We set out under cover of dawn and the lowlight of still gray skies with paperwork taped to the inside of the front windshield. Almost immediately, we were stopped by local authorities. Ten minutes later, my driver was still arguing loudly with the police outside and I began to come to terms with waiting out the virus in Udaipur. Just then, abruptly and with a dismissive wave, the policeman let us pass.
We were stopped 27 more times. Paperwork was thoroughly inspected. The driver argued our case. Thankfully, we were eventually allowed through the barricades. Despite the post-apocalyptic feel, the ride was joyful. The only hurdle remaining was a battle with my own patience. Would the embassy come through?

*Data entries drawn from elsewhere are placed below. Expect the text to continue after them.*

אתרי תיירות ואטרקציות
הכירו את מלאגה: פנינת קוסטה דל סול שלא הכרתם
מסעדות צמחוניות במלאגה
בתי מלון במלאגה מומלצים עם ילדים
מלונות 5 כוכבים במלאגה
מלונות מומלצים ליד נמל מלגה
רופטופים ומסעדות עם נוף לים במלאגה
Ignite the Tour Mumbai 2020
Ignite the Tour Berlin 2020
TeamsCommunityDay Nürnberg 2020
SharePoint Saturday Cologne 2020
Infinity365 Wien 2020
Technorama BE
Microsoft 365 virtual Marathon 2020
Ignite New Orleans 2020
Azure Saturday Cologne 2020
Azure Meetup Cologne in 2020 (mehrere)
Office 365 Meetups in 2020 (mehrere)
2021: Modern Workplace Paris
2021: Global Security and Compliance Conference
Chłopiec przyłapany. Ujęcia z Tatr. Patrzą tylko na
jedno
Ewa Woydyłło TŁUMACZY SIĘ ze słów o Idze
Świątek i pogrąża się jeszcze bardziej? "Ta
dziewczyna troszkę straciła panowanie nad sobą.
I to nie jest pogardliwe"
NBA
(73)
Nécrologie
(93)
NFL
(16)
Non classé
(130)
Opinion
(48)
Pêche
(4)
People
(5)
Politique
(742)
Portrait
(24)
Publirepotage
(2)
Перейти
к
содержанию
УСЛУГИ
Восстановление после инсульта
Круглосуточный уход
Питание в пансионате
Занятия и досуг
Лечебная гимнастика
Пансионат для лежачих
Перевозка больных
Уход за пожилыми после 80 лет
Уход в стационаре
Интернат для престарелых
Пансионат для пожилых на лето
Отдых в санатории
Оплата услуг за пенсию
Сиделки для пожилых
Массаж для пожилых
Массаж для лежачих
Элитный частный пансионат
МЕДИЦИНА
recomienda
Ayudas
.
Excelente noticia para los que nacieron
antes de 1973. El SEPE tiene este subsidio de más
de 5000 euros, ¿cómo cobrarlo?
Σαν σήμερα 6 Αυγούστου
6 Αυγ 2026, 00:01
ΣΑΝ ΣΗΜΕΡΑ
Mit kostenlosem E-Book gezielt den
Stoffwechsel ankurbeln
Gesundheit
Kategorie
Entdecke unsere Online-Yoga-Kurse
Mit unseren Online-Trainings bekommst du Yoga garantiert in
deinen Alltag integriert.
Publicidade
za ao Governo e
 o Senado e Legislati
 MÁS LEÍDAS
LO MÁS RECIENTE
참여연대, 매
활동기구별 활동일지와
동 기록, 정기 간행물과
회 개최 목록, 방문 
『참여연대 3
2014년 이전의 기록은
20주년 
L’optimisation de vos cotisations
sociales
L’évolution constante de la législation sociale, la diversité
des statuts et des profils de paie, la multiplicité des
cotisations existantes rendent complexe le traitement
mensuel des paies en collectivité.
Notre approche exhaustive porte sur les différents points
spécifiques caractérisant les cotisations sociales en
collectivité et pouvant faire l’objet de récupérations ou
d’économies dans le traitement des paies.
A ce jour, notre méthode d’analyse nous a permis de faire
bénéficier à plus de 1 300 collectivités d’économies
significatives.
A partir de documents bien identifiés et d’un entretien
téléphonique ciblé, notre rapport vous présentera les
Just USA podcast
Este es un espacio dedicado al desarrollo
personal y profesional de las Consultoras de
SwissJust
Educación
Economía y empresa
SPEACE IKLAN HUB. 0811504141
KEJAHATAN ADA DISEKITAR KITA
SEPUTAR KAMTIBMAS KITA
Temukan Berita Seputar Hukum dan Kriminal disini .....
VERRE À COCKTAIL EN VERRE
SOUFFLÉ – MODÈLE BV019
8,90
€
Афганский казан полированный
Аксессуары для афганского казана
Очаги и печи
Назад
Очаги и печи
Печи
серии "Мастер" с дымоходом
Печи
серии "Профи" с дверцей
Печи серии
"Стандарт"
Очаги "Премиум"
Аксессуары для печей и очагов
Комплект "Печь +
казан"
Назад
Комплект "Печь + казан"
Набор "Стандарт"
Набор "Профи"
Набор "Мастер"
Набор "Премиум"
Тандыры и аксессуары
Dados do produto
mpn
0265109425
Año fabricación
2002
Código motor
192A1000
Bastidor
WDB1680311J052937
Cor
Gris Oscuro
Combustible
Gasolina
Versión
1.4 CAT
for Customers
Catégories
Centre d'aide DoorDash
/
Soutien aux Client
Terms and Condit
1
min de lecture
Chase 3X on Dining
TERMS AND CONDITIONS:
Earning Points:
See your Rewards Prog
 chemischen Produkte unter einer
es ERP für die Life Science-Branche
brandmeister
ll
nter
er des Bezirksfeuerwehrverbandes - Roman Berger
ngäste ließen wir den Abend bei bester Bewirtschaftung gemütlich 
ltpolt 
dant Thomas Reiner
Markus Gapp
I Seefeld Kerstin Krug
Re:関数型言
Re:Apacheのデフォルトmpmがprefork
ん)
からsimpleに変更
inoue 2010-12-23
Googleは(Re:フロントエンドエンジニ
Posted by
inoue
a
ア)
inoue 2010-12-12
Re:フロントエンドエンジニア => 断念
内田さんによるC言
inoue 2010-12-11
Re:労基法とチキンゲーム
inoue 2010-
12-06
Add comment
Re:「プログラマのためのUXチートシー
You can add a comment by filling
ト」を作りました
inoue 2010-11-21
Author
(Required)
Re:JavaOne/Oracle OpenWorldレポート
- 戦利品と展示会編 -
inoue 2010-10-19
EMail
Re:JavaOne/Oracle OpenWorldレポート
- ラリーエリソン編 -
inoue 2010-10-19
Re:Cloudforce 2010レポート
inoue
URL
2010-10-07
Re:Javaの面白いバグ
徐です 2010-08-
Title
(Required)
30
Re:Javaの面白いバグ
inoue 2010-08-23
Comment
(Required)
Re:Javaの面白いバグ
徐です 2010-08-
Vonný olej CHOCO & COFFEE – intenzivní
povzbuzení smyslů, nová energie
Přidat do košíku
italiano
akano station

I awaited their email from a jacuzzi bathtub, stress-eating room service in a far-too-extravagant hotel room. It was the only hotel in Delhi willing to take us, effectively blowing my budget. Fortunately, I didn’t wait long. Just eight hours before take-off, my inbox pinged—the much-anticipated boarding passes had arrived.
Celebrating with me was all of India. At 9 p.m. for exactly nine minutes, the lights of Delhi glowing in the distance were brightened by fireworks illuminating the sky. Peering out my window, I could see hundreds of people had taken to their rooftops, banging pots and pans together and clanking silverware on exposed pipes—a metallic symphony rejoicing that everyone is alive, well, and in this together. This tradition will continue until this has passed. Indians all over the country ignite fireworks and celebrate life for a few beautiful moments of solidarity.